Regulatory Environment and Risk Management

EQT navigated a complex regulatory landscape in FY25, managing compliance with APRA’s operational risk standards and the Financial Accountability Regime, among other reforms. The company disclosed its proactive cooperation with ASIC and APRA regarding irregularities identified in certain superannuation funds under its trusteeship, notably the Shield Master Fund and First Guardian Master Fund. While EQT was not the responsible entity for these schemes, it has taken steps to support affected members and engage with regulators to safeguard outcomes.

Outlook and Strategic Priorities for FY26

Looking ahead, EQT anticipates a positive FY26, underpinned by continued growth in the corporate trustee market and steady performance in trustee wealth services. The company plans to maintain technology investments at a normalized run rate to further enhance client experience and operational efficiency. EQT’s strong balance sheet, with low gearing at 10.4%, positions it well to pursue inorganic growth opportunities and respond to evolving regulatory demands.

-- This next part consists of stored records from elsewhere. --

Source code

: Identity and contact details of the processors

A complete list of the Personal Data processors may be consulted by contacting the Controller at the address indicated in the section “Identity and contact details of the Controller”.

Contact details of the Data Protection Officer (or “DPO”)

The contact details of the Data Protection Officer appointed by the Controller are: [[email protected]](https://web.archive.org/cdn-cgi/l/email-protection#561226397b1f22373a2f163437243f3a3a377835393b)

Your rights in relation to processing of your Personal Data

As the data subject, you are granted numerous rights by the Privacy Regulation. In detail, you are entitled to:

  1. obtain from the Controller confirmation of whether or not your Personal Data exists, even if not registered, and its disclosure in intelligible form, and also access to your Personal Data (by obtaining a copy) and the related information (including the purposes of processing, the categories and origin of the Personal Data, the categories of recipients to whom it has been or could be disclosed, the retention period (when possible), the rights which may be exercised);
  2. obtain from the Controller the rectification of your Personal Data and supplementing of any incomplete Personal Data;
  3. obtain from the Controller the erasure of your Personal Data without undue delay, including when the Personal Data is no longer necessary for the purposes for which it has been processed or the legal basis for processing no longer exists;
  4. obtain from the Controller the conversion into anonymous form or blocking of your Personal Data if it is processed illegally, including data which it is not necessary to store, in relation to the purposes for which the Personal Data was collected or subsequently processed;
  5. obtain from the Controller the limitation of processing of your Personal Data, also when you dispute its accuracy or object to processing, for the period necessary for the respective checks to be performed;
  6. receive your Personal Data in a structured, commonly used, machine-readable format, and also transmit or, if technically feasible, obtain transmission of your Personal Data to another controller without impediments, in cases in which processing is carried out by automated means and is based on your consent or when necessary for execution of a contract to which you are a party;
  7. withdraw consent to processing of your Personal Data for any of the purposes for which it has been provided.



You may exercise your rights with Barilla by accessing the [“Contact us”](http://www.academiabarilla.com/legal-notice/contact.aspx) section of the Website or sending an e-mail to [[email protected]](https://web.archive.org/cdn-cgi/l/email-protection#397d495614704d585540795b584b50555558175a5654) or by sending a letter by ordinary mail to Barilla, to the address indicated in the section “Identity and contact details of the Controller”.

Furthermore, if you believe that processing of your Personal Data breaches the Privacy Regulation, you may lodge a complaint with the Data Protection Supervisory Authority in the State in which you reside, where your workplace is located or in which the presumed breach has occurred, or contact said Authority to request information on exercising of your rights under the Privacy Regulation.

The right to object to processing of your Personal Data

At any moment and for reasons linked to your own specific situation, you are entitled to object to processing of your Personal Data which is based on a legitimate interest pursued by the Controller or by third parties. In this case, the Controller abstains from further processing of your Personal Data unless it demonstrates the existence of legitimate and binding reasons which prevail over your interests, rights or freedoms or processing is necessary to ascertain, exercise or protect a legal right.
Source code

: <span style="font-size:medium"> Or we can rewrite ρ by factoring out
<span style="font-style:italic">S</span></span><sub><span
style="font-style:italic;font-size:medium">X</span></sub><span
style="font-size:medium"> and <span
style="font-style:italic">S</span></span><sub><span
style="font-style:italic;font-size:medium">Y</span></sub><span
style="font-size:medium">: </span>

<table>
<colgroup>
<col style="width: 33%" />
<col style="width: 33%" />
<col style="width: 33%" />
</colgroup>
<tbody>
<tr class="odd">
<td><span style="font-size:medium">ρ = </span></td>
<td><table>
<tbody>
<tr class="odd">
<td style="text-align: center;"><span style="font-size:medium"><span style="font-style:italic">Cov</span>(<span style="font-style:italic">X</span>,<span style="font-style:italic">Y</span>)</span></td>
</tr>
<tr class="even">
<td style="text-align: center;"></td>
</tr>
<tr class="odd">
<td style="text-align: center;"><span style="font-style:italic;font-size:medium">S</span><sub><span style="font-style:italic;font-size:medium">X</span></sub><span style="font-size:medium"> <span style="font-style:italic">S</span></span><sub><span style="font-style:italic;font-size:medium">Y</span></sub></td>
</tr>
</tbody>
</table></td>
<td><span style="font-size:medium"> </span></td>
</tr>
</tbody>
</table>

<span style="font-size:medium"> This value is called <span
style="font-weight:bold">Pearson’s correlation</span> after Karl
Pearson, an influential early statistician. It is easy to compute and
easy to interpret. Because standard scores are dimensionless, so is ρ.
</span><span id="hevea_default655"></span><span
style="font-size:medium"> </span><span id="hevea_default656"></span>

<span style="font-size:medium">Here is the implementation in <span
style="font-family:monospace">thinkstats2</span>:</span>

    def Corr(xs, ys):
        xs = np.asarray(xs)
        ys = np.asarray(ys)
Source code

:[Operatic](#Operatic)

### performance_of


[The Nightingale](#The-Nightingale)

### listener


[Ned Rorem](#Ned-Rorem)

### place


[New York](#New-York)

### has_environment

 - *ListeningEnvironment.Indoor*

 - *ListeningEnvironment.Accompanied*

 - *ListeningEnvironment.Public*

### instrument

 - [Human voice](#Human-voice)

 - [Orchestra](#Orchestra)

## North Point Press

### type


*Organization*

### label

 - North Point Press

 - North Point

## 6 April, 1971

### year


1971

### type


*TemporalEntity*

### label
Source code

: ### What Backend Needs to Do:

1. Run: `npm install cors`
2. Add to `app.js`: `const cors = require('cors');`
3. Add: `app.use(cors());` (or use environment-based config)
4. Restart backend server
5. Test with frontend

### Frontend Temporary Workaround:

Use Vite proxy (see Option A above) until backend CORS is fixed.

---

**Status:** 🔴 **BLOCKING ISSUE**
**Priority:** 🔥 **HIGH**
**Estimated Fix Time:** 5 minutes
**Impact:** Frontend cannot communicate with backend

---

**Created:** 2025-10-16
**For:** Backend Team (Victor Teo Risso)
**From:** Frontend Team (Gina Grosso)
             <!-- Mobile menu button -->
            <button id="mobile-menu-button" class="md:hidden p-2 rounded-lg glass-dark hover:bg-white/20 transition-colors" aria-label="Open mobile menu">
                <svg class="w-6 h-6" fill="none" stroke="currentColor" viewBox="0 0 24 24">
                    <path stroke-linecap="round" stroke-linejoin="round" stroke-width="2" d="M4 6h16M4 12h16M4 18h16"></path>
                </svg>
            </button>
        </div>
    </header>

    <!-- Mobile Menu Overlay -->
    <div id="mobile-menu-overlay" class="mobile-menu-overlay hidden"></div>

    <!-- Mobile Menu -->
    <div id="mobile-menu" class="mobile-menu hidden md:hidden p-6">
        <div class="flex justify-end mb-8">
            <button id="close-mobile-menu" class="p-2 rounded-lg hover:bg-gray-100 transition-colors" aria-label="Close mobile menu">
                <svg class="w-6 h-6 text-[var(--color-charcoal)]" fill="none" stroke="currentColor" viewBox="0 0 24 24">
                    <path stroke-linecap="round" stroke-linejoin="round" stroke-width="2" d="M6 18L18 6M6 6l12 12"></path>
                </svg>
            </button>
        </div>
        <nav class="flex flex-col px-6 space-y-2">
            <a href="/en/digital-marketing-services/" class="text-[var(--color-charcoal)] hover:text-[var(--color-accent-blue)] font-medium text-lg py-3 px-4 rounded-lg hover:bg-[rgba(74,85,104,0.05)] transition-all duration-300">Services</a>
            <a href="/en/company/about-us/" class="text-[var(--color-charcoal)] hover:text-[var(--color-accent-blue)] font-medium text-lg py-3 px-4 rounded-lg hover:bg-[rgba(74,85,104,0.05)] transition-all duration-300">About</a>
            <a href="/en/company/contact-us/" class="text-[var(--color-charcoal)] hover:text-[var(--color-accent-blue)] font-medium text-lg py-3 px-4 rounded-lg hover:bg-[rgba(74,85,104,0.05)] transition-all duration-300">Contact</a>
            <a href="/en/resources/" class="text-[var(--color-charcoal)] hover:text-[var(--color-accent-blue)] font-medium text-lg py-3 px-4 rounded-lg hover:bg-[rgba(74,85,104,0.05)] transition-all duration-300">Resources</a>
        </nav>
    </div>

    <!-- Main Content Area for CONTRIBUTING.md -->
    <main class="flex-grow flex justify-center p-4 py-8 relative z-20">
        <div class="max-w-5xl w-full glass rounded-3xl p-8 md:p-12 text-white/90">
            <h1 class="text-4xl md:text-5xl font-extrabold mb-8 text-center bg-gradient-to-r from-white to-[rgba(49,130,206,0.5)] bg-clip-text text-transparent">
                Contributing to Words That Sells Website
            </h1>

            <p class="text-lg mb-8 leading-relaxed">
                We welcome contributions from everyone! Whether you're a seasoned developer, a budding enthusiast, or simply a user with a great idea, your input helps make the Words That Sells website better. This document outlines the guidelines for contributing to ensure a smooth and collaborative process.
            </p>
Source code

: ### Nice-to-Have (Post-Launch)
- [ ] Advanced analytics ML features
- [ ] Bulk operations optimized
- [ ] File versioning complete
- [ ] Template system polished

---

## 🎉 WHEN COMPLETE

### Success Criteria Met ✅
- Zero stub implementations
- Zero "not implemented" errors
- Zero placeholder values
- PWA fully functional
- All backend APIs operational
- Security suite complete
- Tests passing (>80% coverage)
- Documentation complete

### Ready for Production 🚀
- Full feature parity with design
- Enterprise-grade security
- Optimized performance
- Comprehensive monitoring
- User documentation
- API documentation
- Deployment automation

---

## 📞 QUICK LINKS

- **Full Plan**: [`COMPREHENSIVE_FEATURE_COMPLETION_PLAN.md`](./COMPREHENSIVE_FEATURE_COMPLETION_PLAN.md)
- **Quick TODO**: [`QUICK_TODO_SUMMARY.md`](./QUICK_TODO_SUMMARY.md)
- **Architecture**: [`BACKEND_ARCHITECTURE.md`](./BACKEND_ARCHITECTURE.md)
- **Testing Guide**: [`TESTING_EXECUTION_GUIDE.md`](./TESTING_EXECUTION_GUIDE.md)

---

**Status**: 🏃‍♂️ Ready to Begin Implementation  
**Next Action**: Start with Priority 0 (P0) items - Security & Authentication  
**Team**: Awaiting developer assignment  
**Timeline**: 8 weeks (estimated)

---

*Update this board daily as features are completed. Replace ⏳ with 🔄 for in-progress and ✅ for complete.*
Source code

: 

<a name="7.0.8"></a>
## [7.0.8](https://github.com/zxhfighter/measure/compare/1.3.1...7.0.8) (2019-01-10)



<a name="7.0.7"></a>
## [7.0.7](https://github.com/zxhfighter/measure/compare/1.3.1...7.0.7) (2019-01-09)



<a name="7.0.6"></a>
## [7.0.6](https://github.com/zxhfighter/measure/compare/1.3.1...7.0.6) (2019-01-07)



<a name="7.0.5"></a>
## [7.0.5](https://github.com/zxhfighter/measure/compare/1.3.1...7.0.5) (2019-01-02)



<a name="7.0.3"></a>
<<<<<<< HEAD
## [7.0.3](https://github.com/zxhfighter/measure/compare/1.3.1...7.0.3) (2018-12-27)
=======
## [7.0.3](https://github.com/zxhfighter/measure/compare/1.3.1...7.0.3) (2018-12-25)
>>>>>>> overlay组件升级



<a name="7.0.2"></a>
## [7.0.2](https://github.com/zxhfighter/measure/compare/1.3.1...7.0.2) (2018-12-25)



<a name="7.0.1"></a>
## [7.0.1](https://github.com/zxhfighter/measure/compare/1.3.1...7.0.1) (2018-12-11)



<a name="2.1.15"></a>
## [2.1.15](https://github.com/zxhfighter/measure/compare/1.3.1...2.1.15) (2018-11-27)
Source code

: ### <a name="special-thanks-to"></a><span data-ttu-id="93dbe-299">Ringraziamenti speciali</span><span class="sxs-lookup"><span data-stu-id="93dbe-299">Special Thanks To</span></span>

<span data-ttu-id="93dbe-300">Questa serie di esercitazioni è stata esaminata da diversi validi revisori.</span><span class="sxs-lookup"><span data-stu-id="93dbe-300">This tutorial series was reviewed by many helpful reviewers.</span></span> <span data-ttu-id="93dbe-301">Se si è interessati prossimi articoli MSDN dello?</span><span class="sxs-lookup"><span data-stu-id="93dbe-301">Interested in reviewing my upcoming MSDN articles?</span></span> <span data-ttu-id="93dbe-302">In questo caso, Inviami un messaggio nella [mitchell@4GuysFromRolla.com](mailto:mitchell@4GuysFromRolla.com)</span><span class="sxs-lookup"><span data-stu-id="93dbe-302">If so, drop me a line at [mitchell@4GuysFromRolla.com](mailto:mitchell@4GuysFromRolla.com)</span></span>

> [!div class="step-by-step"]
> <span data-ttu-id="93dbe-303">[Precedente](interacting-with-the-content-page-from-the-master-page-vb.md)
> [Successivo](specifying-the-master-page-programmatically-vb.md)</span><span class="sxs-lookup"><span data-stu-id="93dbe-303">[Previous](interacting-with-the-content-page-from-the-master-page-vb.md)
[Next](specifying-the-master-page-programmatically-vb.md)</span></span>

Despite exposure to investment market volatility, EQT’s enduring income profile, where 70% of revenue is linked to market movements, and its leadership in key market segments provide a solid foundation for sustainable growth. The company also highlighted ongoing efforts to deepen community impact through charitable donations and bequests, reinforcing its broader social commitment.

Bottom Line?

With strategic integration behind it and margins recovering, EQT is poised for growth but must navigate regulatory scrutiny and market risks carefully.

Questions in the middle?

  • How will EQT balance growth ambitions with increasing regulatory compliance costs?
  • What inorganic opportunities might EQT pursue to scale its trustee services?
  • How will the company’s technology investments translate into long-term operational efficiencies?